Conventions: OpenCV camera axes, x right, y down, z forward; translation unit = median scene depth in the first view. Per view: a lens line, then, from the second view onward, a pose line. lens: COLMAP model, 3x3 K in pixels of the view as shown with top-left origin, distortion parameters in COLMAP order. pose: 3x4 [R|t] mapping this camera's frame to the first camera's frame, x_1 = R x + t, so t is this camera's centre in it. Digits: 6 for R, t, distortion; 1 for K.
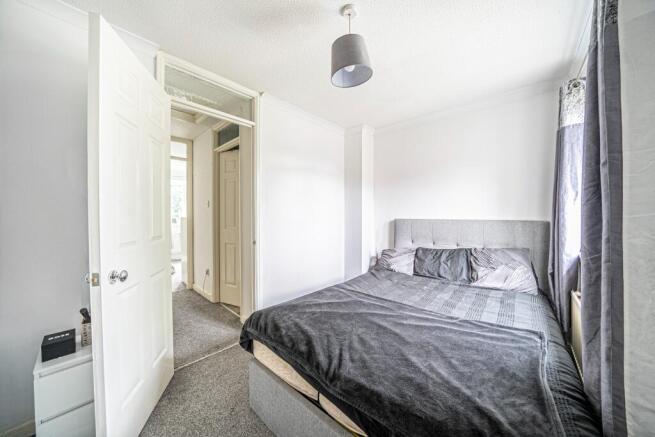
lens RADIAL K [[232.2, 0, 327.5], [0, 232.2, 218.5], [0, 0, 1]] dist [-0.002488, -0.000185]
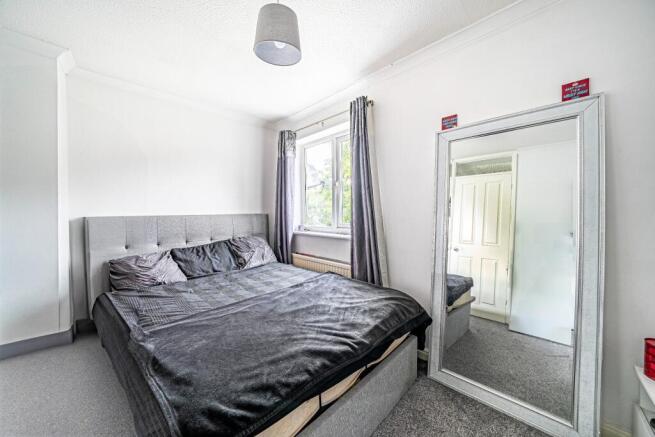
lens RADIAL K [[232.2, 0, 327.5], [0, 232.2, 218.5], [0, 0, 1]] dist [-0.002488, -0.000185]
pose [[0.043630, -0.029788, 0.998604, -0.567954], [0.026851, 0.999229, 0.028634, 0.009262], [-0.998687, 0.025565, 0.044396, 0.555229]]
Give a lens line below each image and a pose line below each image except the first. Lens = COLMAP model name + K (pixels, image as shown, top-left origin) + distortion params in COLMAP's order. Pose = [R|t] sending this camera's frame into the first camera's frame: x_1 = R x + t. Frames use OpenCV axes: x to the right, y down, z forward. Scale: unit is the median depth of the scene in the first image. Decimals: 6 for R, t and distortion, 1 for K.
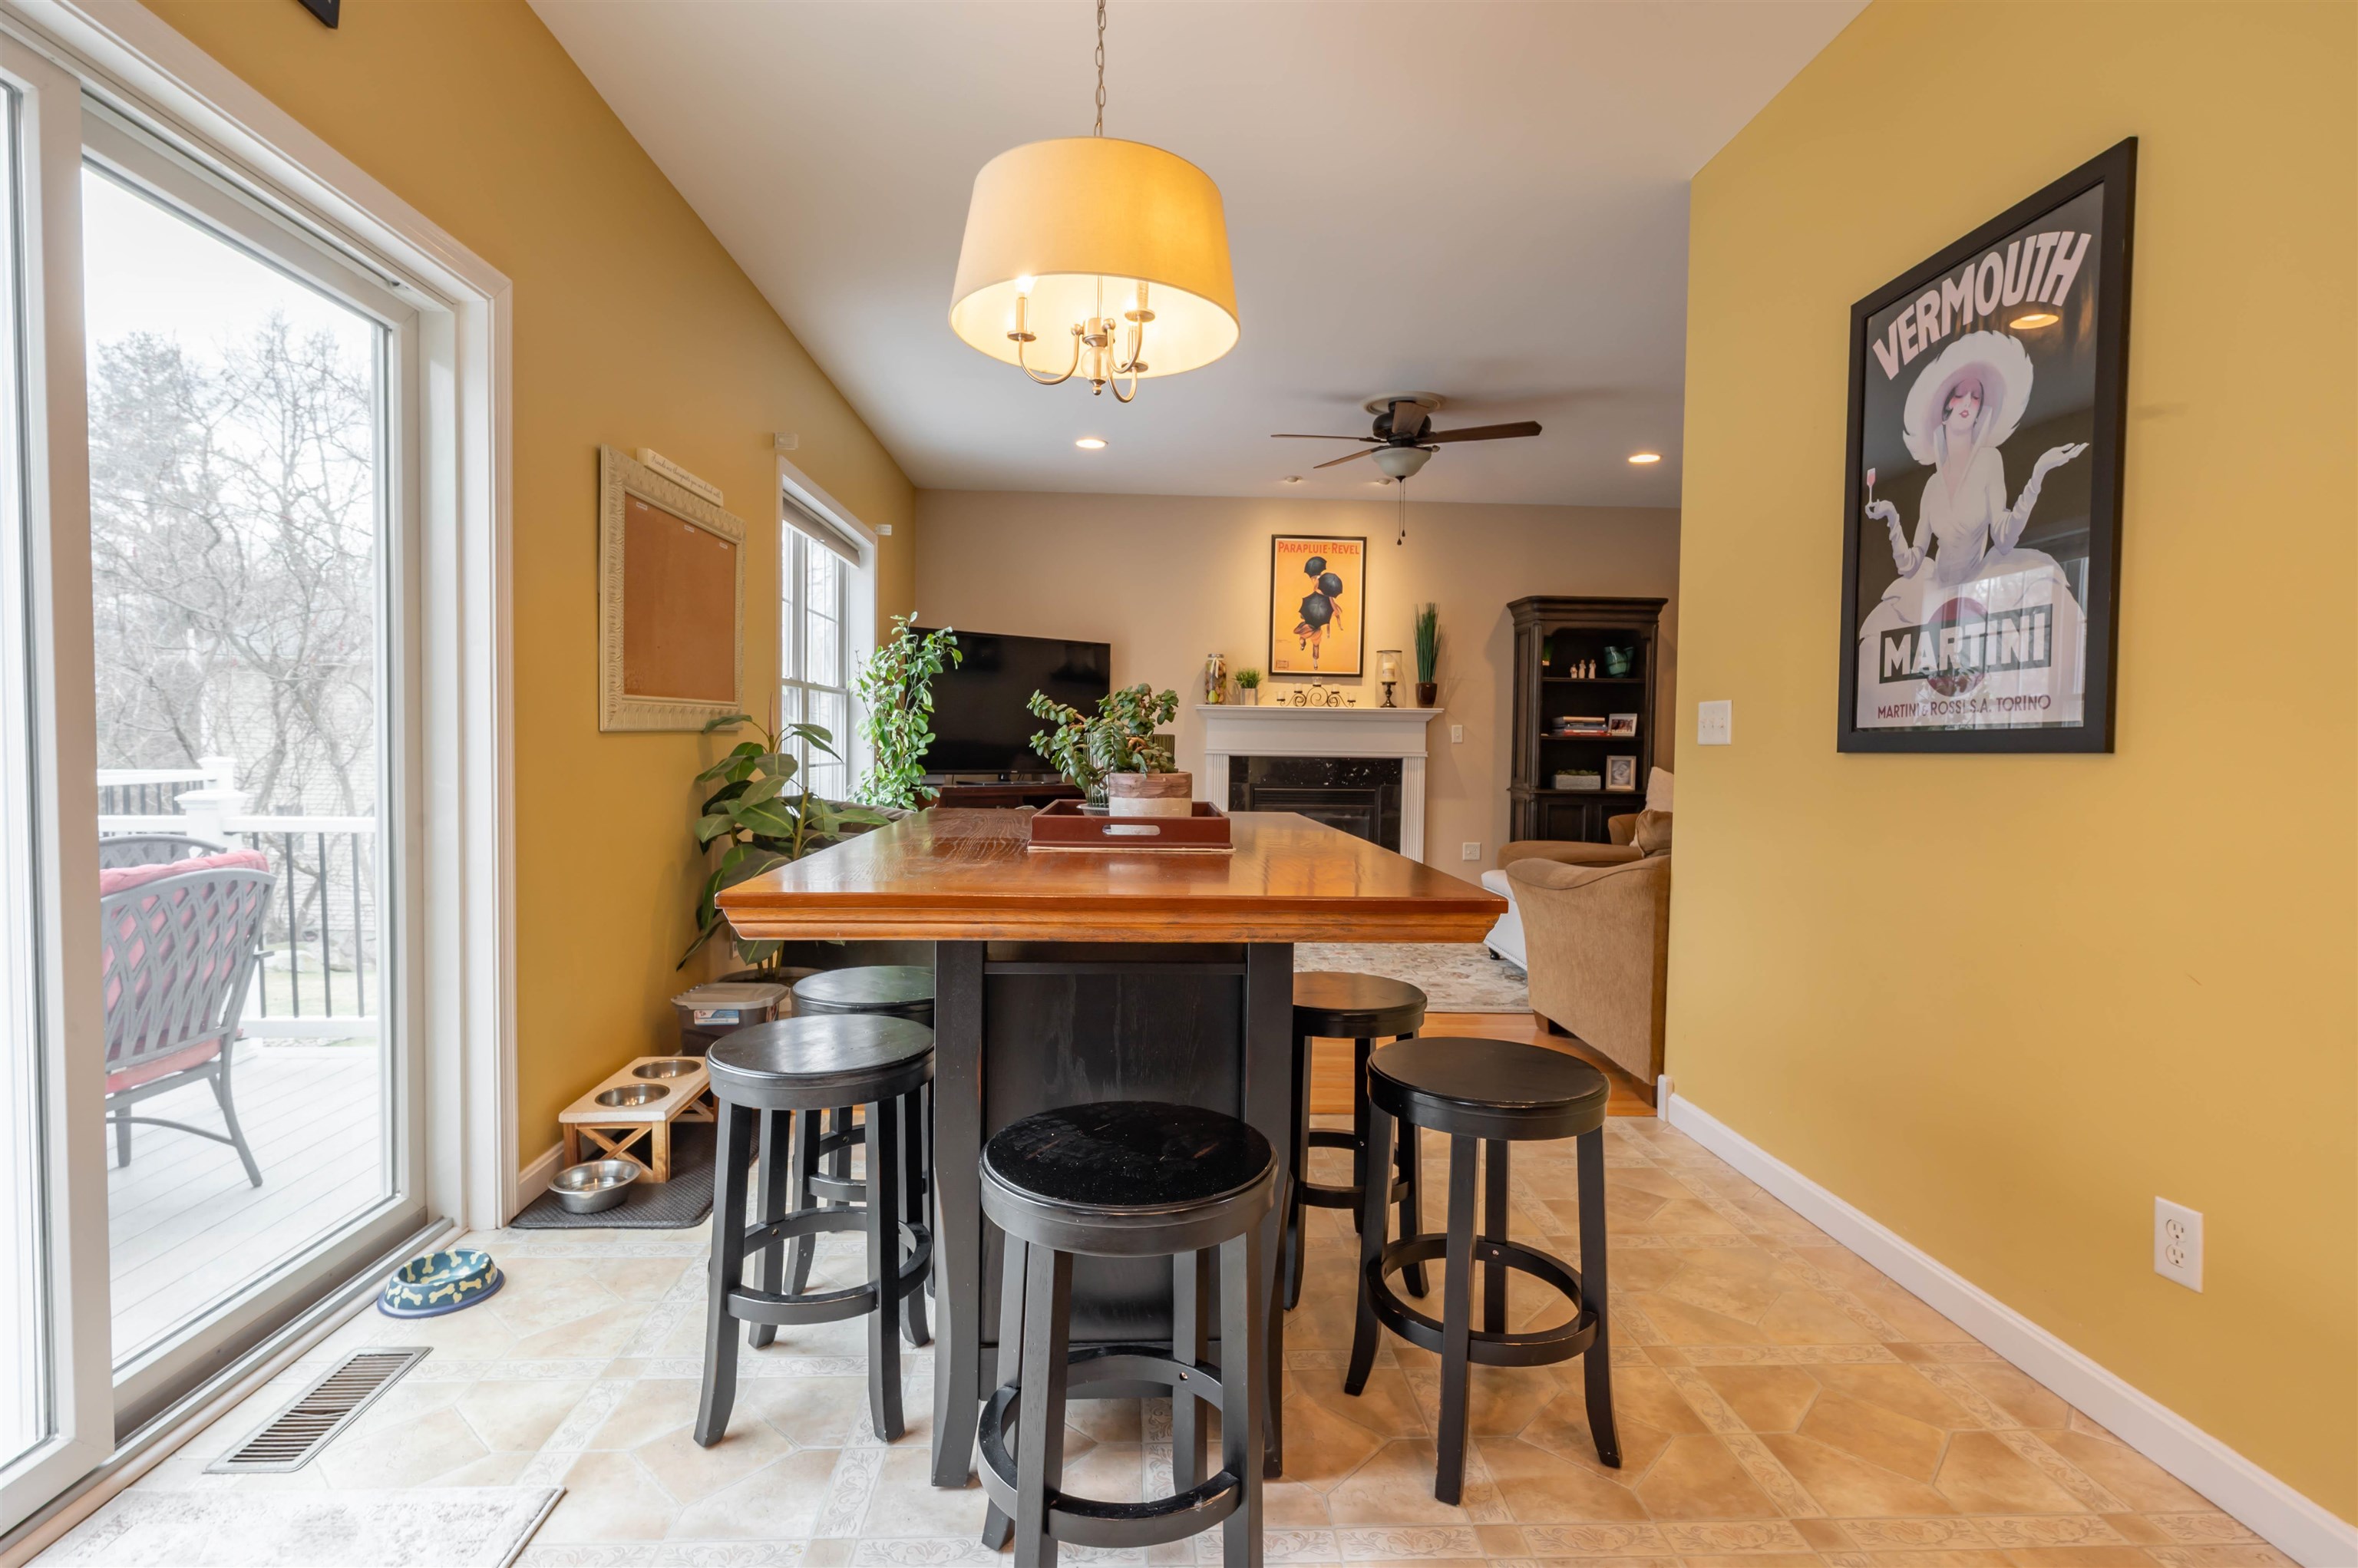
lens RADIAL K [[1147.1, 0, 1185.9], [0, 1147.1, 787.9], [0, 0, 1]] dist [-0.002041, 0.002571]
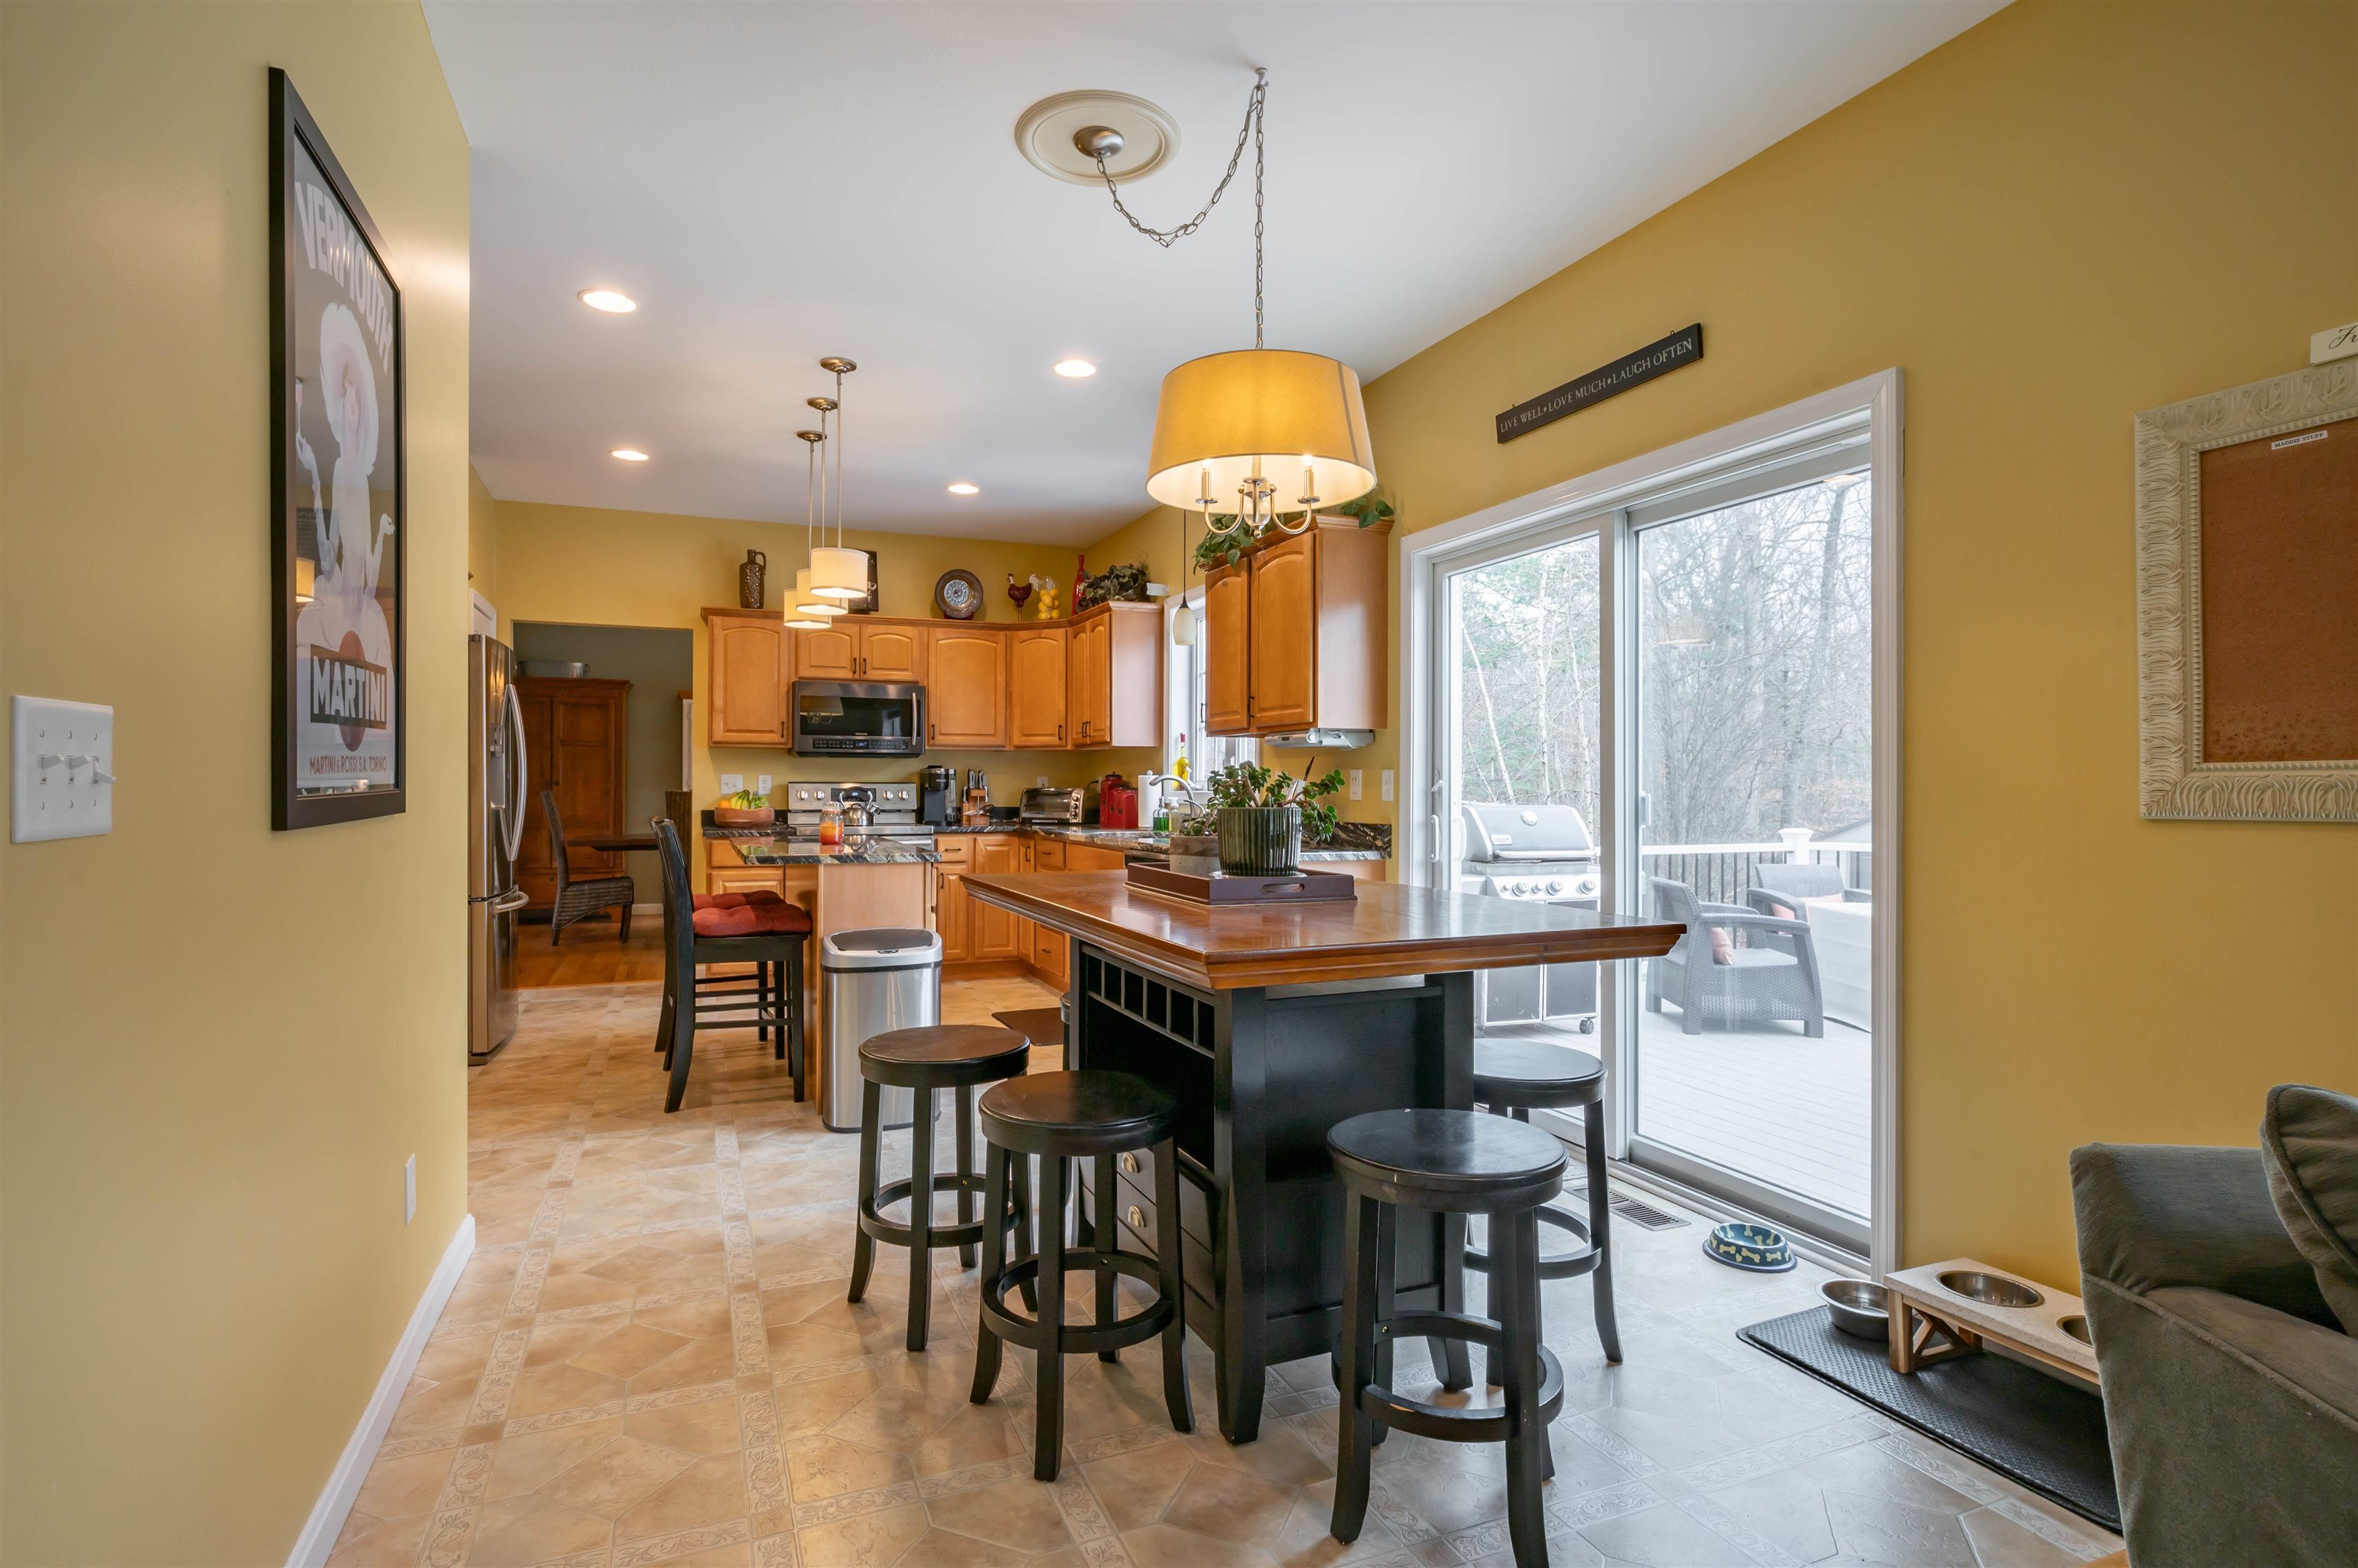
lens RADIAL K [[1147.1, 0, 1176.1], [0, 1147.1, 786.1], [0, 0, 1]] dist [-0.002041, 0.002571]
pose [[-0.943107, -0.016152, -0.332096, 0.106614], [-0.029761, 0.998911, 0.035933, -0.030080], [0.331154, 0.043773, -0.942561, 0.550279]]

● **Required work**
Copy every line above word for word, in the same order, and leave the pictures out.

● **Exercise result**
Conventions: OpenCV camera axes, x right, y down, z forward; translation unit = median scene depth in the first view. Per view: a lens line, then, from the second view onward, a pose line. lens: COLMAP model, 3x3 K in pixels of the view as shown with top-left origin, distortion parameters in COLMAP order. pose: 3x4 [R|t] mapping this camera's frame to the first camera's frame, x_1 = R x + t, so t is this camera's centre in it. Digits: 6 for R, t, distortion; 1 for K.
lens RADIAL K [[232.2, 0, 327.5], [0, 232.2, 218.5], [0, 0, 1]] dist [-0.002488, -0.000185]
lens RADIAL K [[232.2, 0, 327.5], [0, 232.2, 218.5], [0, 0, 1]] dist [-0.002488, -0.000185]
pose [[0.043630, -0.029788, 0.998604, -0.567954], [0.026851, 0.999229, 0.028634, 0.009262], [-0.998687, 0.025565, 0.044396, 0.555229]]
Give a lens line below each image and a pose line below each image except the first. Lens = COLMAP model name + K (pixels, image as shown, top-left origin) + distortion params in COLMAP's order. Pose = [R|t] sending this camera's frame into the first camera's frame: x_1 = R x + t. Frames use OpenCV axes: x to the right, y down, z forward. Scale: unit is the median depth of the scene in the first image. Decimals: 6 for R, t and distortion, 1 for K.
lens RADIAL K [[1147.1, 0, 1185.9], [0, 1147.1, 787.9], [0, 0, 1]] dist [-0.002041, 0.002571]
lens RADIAL K [[1147.1, 0, 1176.1], [0, 1147.1, 786.1], [0, 0, 1]] dist [-0.002041, 0.002571]
pose [[-0.943107, -0.016152, -0.332096, 0.106614], [-0.029761, 0.998911, 0.035933, -0.030080], [0.331154, 0.043773, -0.942561, 0.550279]]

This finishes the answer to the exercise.